* Required task
Please identify each line in the material below that contains the word "inferior" and copy every one of those lines in full.

* Source records
▼

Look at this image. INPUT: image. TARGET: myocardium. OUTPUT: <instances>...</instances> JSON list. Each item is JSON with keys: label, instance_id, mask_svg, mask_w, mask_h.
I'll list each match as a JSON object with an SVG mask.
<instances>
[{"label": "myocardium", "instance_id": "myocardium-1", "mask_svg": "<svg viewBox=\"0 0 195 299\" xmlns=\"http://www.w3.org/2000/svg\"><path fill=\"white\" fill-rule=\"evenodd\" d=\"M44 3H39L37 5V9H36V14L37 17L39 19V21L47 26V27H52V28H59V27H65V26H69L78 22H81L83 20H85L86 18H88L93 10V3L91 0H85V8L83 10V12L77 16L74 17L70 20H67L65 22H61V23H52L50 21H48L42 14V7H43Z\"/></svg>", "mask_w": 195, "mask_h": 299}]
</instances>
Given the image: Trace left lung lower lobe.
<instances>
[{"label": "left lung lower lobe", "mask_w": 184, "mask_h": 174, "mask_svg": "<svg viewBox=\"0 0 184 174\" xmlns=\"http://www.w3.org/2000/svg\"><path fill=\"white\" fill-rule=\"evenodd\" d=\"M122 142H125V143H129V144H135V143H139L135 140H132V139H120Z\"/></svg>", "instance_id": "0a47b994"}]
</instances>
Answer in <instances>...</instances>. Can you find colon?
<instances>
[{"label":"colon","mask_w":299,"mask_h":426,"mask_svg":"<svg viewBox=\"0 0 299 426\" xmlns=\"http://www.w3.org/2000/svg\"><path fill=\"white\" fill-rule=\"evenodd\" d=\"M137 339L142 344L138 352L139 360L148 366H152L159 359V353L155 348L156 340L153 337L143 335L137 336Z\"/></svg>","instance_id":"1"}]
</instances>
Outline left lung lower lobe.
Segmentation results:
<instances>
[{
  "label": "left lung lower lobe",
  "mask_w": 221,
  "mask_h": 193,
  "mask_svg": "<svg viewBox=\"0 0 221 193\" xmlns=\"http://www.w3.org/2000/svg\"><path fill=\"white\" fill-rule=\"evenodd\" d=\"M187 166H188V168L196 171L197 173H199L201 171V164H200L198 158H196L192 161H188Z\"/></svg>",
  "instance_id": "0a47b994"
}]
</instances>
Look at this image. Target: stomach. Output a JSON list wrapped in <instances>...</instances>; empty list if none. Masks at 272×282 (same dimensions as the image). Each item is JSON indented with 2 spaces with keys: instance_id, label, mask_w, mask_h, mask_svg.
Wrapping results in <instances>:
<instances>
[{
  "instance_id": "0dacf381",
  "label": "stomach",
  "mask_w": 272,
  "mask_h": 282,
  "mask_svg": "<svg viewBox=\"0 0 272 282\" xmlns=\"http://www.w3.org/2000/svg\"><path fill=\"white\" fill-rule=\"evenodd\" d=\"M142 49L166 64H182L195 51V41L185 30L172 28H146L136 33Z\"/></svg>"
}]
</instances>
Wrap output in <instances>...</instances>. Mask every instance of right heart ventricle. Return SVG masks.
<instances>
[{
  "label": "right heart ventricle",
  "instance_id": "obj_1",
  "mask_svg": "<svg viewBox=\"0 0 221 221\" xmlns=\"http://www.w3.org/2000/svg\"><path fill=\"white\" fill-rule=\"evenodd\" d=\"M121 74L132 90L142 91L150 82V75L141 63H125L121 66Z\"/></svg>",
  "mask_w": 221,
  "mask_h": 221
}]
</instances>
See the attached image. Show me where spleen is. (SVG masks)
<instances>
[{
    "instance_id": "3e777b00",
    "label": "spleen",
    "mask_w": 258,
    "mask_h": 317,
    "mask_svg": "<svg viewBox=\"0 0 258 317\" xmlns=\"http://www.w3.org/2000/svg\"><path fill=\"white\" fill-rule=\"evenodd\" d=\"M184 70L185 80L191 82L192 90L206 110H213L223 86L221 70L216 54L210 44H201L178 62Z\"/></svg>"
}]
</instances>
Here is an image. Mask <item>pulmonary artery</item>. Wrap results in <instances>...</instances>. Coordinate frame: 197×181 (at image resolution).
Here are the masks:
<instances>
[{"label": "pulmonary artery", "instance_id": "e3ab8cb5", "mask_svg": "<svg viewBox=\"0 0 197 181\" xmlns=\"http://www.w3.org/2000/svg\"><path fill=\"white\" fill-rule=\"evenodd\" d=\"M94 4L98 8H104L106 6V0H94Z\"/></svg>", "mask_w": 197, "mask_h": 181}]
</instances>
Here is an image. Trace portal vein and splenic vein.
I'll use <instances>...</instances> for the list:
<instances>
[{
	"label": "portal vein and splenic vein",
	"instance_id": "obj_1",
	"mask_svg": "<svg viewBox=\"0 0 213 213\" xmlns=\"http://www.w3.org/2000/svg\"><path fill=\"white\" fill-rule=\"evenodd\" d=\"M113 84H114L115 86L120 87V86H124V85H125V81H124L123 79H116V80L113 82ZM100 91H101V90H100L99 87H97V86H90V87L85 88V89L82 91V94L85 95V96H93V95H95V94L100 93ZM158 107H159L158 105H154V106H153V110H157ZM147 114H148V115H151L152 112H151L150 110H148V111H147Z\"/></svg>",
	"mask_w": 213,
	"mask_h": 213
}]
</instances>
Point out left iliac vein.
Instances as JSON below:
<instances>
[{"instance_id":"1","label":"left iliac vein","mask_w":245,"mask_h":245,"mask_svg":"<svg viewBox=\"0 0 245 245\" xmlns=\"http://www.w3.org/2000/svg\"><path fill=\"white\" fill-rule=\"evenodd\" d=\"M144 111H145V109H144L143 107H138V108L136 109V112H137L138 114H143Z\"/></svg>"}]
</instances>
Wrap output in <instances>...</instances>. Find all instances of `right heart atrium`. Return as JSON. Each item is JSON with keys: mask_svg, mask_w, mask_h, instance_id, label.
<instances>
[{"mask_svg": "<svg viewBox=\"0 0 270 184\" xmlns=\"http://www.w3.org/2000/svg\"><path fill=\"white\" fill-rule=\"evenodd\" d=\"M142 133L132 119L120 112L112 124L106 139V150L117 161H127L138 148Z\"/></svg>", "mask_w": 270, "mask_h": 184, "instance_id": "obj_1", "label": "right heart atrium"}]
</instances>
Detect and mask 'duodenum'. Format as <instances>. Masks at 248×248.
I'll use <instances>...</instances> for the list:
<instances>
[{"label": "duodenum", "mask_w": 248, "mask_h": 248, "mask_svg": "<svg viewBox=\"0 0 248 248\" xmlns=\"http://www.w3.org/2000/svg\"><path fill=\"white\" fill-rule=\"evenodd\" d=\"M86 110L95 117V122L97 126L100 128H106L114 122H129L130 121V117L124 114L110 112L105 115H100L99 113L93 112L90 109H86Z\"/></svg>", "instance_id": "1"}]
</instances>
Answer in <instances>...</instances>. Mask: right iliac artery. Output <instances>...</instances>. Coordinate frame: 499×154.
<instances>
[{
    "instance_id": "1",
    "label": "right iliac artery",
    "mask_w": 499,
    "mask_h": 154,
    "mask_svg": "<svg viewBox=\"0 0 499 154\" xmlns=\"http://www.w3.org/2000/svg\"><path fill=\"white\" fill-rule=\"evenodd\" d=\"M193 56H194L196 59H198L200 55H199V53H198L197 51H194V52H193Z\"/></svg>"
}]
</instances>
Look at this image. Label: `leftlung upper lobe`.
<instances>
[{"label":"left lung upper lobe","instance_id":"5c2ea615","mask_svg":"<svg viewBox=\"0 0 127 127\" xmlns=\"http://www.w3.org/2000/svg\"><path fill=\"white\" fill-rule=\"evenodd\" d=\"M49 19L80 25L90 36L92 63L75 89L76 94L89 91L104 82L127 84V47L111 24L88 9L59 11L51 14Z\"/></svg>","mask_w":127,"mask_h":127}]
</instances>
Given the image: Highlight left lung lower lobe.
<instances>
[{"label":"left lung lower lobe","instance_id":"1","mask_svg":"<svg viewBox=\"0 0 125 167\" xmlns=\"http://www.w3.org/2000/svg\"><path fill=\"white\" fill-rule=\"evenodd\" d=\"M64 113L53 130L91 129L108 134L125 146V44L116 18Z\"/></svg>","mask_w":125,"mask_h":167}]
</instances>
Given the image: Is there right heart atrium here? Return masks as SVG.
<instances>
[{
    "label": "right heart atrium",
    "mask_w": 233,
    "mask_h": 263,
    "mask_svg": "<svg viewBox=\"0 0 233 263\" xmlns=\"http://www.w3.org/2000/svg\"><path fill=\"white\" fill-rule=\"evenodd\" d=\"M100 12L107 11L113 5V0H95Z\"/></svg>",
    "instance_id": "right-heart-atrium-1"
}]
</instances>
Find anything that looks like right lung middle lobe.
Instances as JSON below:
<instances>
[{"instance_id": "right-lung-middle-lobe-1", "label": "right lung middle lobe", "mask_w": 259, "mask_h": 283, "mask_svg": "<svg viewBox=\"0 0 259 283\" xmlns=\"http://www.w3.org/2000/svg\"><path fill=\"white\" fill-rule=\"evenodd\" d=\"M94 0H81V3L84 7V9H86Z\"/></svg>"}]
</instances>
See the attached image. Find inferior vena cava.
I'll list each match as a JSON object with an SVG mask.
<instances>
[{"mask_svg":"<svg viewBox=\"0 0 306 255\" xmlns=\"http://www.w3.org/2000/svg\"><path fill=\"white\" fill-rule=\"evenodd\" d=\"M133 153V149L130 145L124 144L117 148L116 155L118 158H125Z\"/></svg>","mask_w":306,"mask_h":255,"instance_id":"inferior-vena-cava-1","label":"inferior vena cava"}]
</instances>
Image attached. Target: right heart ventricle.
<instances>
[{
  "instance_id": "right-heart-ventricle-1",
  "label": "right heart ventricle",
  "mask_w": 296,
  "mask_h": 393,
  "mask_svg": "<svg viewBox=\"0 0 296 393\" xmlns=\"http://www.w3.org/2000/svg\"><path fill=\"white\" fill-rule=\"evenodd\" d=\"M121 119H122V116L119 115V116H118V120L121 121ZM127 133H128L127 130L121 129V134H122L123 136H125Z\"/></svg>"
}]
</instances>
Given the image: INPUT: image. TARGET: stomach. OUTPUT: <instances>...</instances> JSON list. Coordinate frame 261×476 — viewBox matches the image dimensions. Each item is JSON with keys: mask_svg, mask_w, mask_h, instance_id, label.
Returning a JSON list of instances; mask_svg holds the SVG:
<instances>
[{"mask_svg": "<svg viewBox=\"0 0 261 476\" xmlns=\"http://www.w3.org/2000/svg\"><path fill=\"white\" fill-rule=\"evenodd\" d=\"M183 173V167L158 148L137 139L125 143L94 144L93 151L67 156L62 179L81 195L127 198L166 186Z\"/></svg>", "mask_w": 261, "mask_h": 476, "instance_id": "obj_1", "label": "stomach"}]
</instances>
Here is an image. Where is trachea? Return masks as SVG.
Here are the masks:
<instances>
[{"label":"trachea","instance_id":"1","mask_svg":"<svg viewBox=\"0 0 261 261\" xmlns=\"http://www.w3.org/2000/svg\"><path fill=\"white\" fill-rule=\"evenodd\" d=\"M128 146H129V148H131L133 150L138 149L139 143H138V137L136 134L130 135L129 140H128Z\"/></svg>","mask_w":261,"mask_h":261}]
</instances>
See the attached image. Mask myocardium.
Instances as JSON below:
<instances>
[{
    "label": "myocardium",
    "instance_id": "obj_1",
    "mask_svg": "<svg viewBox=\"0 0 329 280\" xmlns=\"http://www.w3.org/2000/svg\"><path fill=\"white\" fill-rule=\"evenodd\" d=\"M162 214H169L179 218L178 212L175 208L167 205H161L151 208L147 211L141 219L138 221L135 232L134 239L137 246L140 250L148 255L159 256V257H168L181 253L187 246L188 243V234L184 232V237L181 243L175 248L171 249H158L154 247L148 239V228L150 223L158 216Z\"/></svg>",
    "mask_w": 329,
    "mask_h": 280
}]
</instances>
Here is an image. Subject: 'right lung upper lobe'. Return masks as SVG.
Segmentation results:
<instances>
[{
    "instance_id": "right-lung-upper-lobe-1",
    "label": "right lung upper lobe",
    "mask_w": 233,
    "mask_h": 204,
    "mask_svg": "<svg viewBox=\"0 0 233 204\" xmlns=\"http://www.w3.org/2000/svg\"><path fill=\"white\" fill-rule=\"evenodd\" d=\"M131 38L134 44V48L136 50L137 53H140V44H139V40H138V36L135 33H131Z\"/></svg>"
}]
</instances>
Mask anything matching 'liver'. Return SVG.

▲

* Answer in full
See the attached image. Find inferior vena cava.
[{"mask_svg":"<svg viewBox=\"0 0 306 255\" xmlns=\"http://www.w3.org/2000/svg\"><path fill=\"white\" fill-rule=\"evenodd\" d=\"M133 153V149L130 145L124 144L117 148L116 155L118 158H125Z\"/></svg>","mask_w":306,"mask_h":255,"instance_id":"inferior-vena-cava-1","label":"inferior vena cava"}]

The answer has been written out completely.